[Source passage]
Linoleum: A comprehensive test and why you might not want to try it yourself

I’ve sectioned this post so you can skip specific parts that you might not be interested in.

- INTRODUCTION -

I was really excited to do some precision Lino-cuts on the GF, in fact, one of the first things I got with my Inventables gift certificate was a bunch of Linoleum in preparation of some print-making! A good friend of mine does lino-printmaking cards each year for Christmas, so naturally, this was a great chance to test the capabilities of the machine with the material.

I searched the Forums before starting and found precious little information about cutting Linoleum, so I thought making a post to help others on the path would be a good idea.

What I learned: I’ll probably save the linoleum for analog lino-cutting in the future, and never put Linoleum in my GF ever again.

- ALIGNMENT PROBLEMS -

Like many printmaking projects, the project required us to make 3 separate, identically sized blocks, since the design has three colors, and all the blocks would need to register perfectly with one-another. To properly prepare to wage battle with the ever-present alignment problems with the GF, I made sure to prepare and size my files (SVG) carefully.

I created alignment rectangles for the blocks and put the artwork perfectly inside them, selected “ignore” on the artwork and used the resulting misaligned markings from the alignment rectangles to align the artwork in the proper spot. But here’s a problem that wasn’t my fault (I don’t think). I kept running into the “Aw, Snap” chrome browser error where the page crashes entirely. Since you can’t save a project, this meant that every time it happened (6 total times throughout this project, without a consistent, obvious cause), we would have to re-upload the artwork and start the whole alignment process over again. But it gets worse.

[Try it] In the linoleum post, how many times did the "Aw, Snap" browser error occur during the project?

[Exercise data]
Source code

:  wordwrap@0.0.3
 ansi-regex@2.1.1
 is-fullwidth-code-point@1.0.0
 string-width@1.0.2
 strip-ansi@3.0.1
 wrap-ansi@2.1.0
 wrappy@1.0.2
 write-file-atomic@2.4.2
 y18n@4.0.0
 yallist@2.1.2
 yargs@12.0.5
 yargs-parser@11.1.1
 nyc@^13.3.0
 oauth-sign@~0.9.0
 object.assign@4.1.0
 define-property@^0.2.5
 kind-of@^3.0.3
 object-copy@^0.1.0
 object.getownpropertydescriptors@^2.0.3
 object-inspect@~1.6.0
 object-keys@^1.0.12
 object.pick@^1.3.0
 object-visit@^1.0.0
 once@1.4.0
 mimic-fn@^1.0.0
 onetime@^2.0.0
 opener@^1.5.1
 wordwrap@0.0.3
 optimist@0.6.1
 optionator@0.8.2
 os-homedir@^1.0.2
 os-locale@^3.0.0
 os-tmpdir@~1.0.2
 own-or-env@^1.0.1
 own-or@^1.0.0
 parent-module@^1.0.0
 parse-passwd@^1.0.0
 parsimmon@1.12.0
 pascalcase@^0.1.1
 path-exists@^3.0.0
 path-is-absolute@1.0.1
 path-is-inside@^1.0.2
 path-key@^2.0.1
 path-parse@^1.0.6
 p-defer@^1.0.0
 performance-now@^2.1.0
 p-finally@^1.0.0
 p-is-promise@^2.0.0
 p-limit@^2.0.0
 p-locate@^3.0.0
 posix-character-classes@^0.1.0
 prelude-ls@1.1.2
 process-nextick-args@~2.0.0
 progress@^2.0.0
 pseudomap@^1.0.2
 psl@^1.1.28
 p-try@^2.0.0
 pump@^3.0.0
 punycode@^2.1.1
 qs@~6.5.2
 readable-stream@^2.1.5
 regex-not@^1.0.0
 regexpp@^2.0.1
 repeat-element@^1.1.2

[Response below] Six times.